What has been irrevocably lost…is the perception of the Sasana as unique and sui generis: contact with the wider world, now formalized in the apparatus of government, has lined up Buddhism , Hinduism, Islam and Christianity as the four religions of Sri Lanka, four objects on a par. (That the state assigns Buddhism a ‘special place’ is irrelevant to this subtler concern.) the recurrent claim that Buddhism is not a religion on par with others but something of a different order , may be a ‘way of life’ so that the other religions are or may be compatible with it, is, among other things, an attempt to reclaim Buddhist uniqueness. What is being claimed, usually in a very vague and muddled way, can be expressed in my terms: that the other religions are all right on the communal level, but only the Buddha pointed the true way to salvation. Liberal Buddhists add that you do not have to call yourself a Buddhist to follow the Buddha’s way.

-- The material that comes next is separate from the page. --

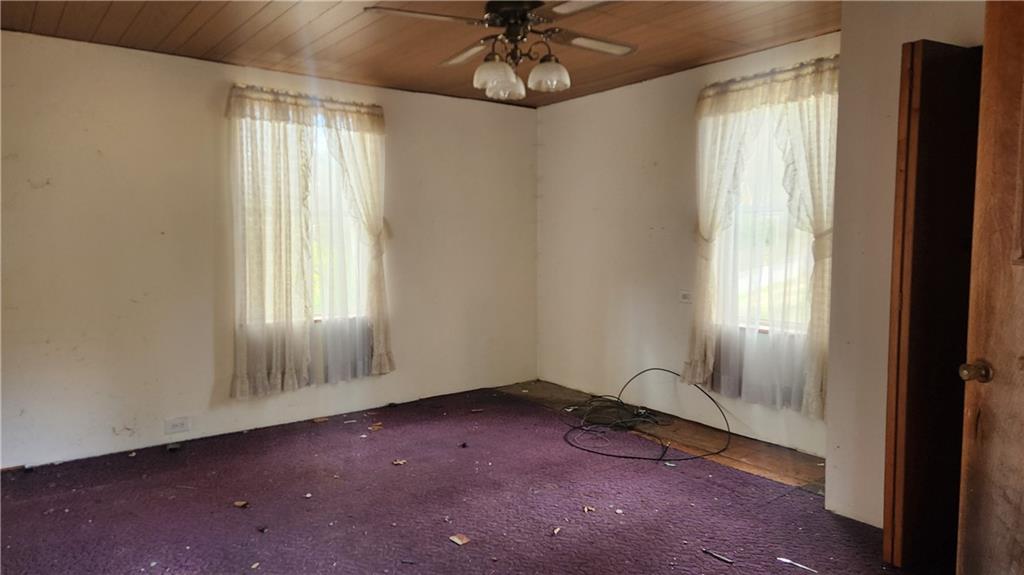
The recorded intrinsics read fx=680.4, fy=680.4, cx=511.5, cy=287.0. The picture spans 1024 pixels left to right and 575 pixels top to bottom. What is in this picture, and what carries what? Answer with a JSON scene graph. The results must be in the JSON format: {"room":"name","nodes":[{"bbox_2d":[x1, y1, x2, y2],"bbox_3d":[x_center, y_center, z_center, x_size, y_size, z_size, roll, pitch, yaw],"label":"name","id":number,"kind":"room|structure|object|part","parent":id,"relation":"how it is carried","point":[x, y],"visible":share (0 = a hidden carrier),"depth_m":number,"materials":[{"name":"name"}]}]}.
{"room":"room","nodes":[
{"label":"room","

The way forward – enhancing our collective wisdom
The centuries old shift of Buddhism from an individual liberative discipline to a communal religion provides a key to why the Lankans lost their cherished independence to the British in 1815. The reservoir of collective wisdom cannot be fed when there are no wise individuals. Spiritual anxiety at the individual level is what motivates serious practice and guarantees progress on the path. Sinhala Buddhists have glossed over this imperative to develop a collective spiritual anxiety regarding pre-conceived objectives like the perpetuation of the Sasana for 5000 years and maintaining a 70% Buddhist majority in the island etc, etc. The erection of Buddha statues all over the country, chanting prayers day and night and proliferating merit making ceremonies with high visibility seems designed to provide this re-assurance of the continuity of the ‘Sasana.’ Complacency dominates the issue of personal morality and advancement. The slavish attachment to rituals bars the way to stream entry and keeps one trapped in samsara. Independence and freedom – unless won at the individual level cannot blaze the way to collective wisdom and collective independence.

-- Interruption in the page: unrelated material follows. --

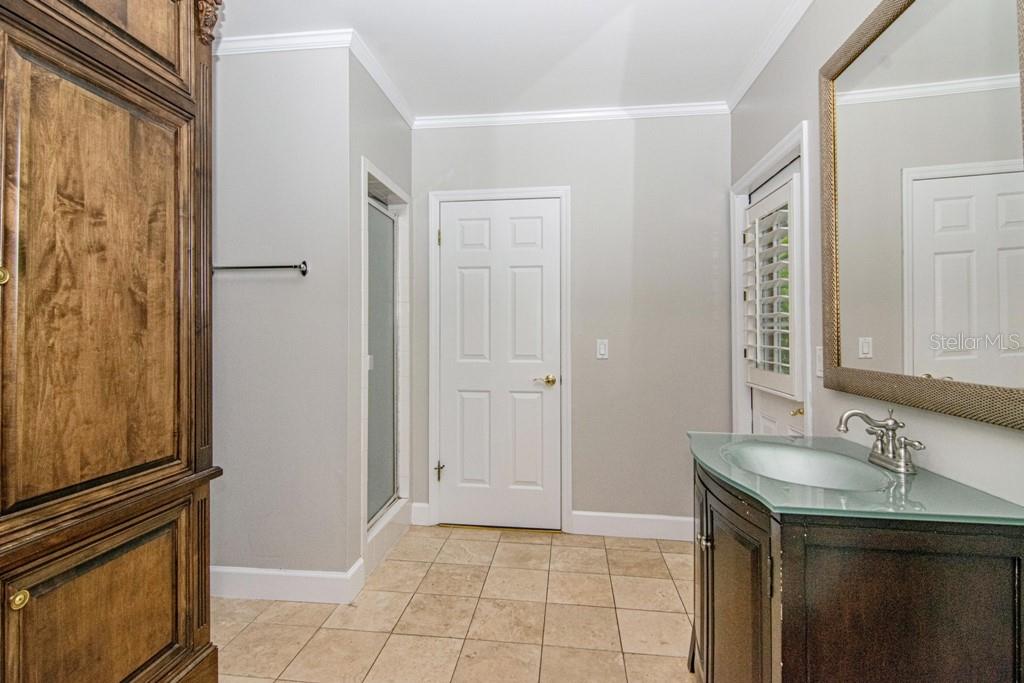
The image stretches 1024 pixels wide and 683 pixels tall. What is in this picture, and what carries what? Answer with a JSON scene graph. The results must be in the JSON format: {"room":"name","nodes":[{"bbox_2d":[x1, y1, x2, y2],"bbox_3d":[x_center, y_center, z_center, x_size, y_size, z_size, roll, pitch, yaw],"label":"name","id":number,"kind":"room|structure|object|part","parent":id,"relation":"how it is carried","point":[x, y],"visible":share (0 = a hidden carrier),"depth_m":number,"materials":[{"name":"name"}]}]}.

Consequently the agenda of action I propose with utmost respect to my brethren and the noble Sangha is to ensure that we guide at least one half of this Buddhist majority (35%) back to a path of humility, silence, discipline, compassion and wisdom. 50 years after the perceptive comments of Ven Nanavira we are paying the price of apathy and non action in terms of further national disintegration. If we wish to avert this nation becoming a playground of great global powers the time for action is now.